▶ **Required work**: From the article below about the Meguru Shake, list each kind of marketing research the students carried out.

Themed around the combination of “retro” with Japanese sake, the Meguru Shake was conceptualized as a sweet-tasting drink that could be enjoyed by Generation Z drinkers who are not used to Japanese sake, with the retro vibe of a milk cake. The students prepared three points that would make the drink appealing to young women - a “cute” factor, being sweet and easy to drink, and visual appeal - and proposed a new way to drink Japanese sake as a dessert cocktail.

The Ishibuchi seminar students began developing the project in the fall of 2021. Using the knowledge that they had gained at university up to this point, the students conducted marketing research such as consumer-targeted surveys, visits to breweries, and restaurant surveys. Based on the results of their research, they worked out the drink’s target audience, how it could be served, price, how to make it, and other details. They also held tasting events at Kobe Shimbun facilities. On the day of the cocktail competition, the students gave a presentation using their cocktail made with Meguru, targeted at the president of Kobe Shushinkan and other related parties. Their effort was highly lauded for proposing an unprecedented new way to enjoy sake, and for its milkshake concept, which is in line with the retro boom that is spreading among Generation Z.

Speaking on behalf of the team, whose members graduated in March 2022, seminar student Maho Fujita said, “When we started the project, more than half of the members had never tried Japanese sake. We didn’t know who would drink sake, when they would drink it, and what would inspire people to try it. That’s why we conducted research over and over, and by working to comprehend the needs of consumers, I think we were able to confidently propose a cocktail that understood their point of view. When I was young, I dreamed of being able to put a product I proposed into the market. By working together with a company, I wasn’t just able to make that dream a reality, I was able to tackle a large-scale project, which was a valuable experience. I’m truly grateful to the Kobe Shimbun and Kobe Shushinkan for their cooperation,” she said. Previously, the Ishibuchi seminar has worked on projects in collaboration with companies and groups to produce actual products.

▶ **Recorded data**:

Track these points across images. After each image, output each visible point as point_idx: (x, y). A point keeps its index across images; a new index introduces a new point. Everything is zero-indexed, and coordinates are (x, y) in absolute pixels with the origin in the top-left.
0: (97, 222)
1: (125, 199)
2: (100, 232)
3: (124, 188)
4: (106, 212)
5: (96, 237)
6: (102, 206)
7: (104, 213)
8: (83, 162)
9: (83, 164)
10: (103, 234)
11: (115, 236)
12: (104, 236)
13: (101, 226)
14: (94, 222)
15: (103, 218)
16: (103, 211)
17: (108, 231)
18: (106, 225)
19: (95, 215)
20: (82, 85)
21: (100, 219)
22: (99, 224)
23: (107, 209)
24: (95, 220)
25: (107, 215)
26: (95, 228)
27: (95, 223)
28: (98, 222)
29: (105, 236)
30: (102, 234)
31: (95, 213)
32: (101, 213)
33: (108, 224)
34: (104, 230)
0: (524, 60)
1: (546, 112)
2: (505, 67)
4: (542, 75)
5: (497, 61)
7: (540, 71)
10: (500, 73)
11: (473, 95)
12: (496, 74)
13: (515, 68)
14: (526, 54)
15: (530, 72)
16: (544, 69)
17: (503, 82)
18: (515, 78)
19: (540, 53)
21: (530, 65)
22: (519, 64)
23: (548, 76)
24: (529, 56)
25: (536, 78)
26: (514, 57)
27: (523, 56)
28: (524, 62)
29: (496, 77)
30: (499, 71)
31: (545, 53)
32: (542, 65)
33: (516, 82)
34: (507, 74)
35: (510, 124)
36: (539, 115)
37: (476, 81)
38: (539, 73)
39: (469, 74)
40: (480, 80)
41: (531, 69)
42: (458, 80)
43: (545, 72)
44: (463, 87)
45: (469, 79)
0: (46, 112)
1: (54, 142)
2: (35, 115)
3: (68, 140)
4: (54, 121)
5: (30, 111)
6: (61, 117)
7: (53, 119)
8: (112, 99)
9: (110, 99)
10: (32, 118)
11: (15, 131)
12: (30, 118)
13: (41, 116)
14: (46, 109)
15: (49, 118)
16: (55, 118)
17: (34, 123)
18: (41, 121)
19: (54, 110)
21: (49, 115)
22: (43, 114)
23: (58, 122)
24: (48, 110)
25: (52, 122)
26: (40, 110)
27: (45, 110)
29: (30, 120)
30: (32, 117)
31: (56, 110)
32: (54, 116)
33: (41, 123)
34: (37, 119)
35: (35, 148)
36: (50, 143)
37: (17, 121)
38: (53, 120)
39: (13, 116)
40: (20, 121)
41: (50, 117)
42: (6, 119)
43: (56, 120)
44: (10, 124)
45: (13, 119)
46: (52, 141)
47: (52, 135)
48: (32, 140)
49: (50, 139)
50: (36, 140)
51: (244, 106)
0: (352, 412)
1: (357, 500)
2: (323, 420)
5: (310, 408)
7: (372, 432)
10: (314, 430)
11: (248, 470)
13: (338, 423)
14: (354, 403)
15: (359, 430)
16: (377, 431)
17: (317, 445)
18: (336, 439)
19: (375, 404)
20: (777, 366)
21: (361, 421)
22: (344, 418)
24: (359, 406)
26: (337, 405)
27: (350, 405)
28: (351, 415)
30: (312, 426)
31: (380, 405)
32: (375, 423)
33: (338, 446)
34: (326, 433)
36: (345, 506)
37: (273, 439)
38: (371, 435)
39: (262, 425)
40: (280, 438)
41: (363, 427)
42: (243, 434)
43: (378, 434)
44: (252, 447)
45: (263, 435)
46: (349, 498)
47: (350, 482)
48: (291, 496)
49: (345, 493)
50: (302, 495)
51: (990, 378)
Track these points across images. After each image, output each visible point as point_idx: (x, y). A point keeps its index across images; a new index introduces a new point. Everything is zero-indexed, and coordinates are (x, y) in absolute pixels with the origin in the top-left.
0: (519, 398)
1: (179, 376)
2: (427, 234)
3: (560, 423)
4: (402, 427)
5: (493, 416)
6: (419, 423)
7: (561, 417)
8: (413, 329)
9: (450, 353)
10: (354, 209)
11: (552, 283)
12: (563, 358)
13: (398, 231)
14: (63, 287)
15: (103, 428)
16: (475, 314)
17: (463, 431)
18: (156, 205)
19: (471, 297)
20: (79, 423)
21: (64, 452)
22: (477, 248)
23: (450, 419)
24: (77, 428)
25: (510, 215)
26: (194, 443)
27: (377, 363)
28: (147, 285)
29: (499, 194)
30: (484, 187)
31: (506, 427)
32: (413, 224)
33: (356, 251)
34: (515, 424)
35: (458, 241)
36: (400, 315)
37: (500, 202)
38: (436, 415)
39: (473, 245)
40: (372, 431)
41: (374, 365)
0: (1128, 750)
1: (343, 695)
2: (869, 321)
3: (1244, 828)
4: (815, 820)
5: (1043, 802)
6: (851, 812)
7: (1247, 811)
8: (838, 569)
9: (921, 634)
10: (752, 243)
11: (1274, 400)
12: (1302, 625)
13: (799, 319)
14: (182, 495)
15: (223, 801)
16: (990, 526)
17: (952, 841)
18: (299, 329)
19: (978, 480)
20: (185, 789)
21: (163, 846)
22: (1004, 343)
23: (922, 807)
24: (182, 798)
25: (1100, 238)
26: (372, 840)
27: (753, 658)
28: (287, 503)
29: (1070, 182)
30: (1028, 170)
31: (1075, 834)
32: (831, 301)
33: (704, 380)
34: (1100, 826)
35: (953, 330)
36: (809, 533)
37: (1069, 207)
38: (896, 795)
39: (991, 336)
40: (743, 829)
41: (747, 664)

▶ **Result for this task**:
- Consumer-targeted surveys
- Visits to breweries
- Restaurant surveys